Relatively new to the art of hand cutting mortise and tenon joins. First few worked without a hitch and i thought I was getting a knack for it, however the last two i kept experiencing the same problem. I marked out the mortise, then started chiseling it out and about halfway through (Making a through join), I whacked the chisel and the whole piece of stock split, breaking off the end across the mortise. Working with walnut.

Is this just part of the nature of this wood, or, is this happening because i'm trying to go too deep on a pass, or does this mean i need to sharpen up the chisel again?
Any input is welcome,

Thanks


----------



## RockyTopScott (Nov 16, 2008)

Consider drilling out some of the waste first with a sharp bit. Sharpening the chisel never hurts.


----------



## HorizontalMike (Jun 3, 2010)

In my limited experience hand-cutting through M&T I did notice that you really need to work the mortise from both sides of the mortise in order to avoid splitting out the exit of the mortise. And chisels can never be too sharp. Just my 2-cents..


----------



## handyrandyrc (Feb 3, 2012)

Yeah, while I really wanted to do the whole "I did this project COMPLETELY by hand" thing, I realized there is a much better way to do it. I used a Forstner bit and drill press to hog it out first, then trim the rest by hand.

If you have a bit and brace, you could do it that way, and still be able to say you did the whole thing without electric machines.


----------



## stefang (Apr 9, 2009)

H-Mike is right. You need to work the mortise from both sides. I suggest you mark-up the mortise and then using a small drill bit, say 1/8" drill, or the smallest drill you have that is long enough, drill all the way through at each of the four inside corners of the mortise. This should ideally be done in a drill press or some other way to insure that the holes are at 90degrees. Now you have the corners accurately marked out on both sides of your mortise and you just have to draw the connecting lines. Working from both sides also prevents blowout on the underside. Good luck. I did a blog on hand cutting a mortise you might find interesting.

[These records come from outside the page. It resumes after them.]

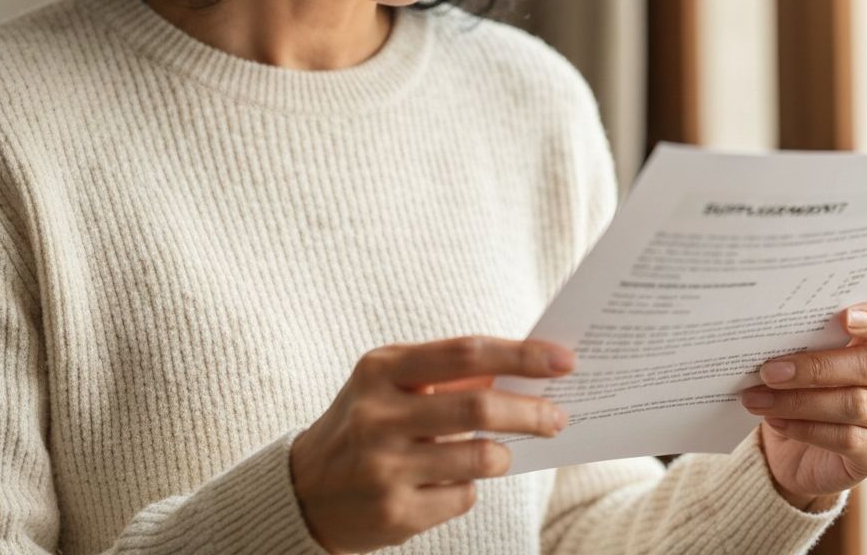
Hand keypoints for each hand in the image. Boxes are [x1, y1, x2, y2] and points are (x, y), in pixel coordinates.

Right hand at [288, 335, 573, 553]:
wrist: (304, 488)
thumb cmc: (365, 420)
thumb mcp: (391, 383)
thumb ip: (448, 374)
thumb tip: (522, 373)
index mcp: (381, 369)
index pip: (464, 353)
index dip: (520, 355)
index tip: (563, 360)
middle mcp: (378, 415)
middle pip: (478, 408)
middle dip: (530, 412)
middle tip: (558, 416)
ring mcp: (384, 468)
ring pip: (478, 458)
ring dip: (502, 454)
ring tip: (502, 452)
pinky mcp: (394, 513)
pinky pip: (462, 497)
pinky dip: (469, 486)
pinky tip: (448, 481)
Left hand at [740, 300, 866, 509]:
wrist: (801, 450)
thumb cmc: (802, 388)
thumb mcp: (800, 360)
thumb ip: (798, 342)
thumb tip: (763, 334)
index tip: (845, 316)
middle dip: (813, 367)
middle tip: (768, 371)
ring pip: (853, 405)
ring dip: (798, 401)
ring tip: (757, 398)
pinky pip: (847, 438)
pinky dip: (805, 428)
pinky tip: (776, 421)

http://lumberjocks.com/stefang/blog/11534


----------



## BerBer5985 (Oct 10, 2011)

Check out Paulsellers.com and maybe think about getting his DVDs. He goes very into depth with mortise and tenon joints, dovetail joints, and housing dado joints all by hand. You have to work both sides but you need to be sensitive with the sound of the chisel. When you're hitting your chisel and the sound changes to a dead sound, you've gone far enough and it's time to move along. It's hard to explain. He may have a free video on the website. I tried one for the first time last night and it turned out better than expected using that method.


----------



## Loren (May 30, 2008)

Mortises near the end of a component are best cut before the
final crosscut is made. Leave 2 or 3" of extra wood there 
to prevent splitting, then cut it off after the mortise is
cut. Not needed when machine-cutting mortises, though
when drilling and chiseling it still might be a good idea to
leave some extra.


----------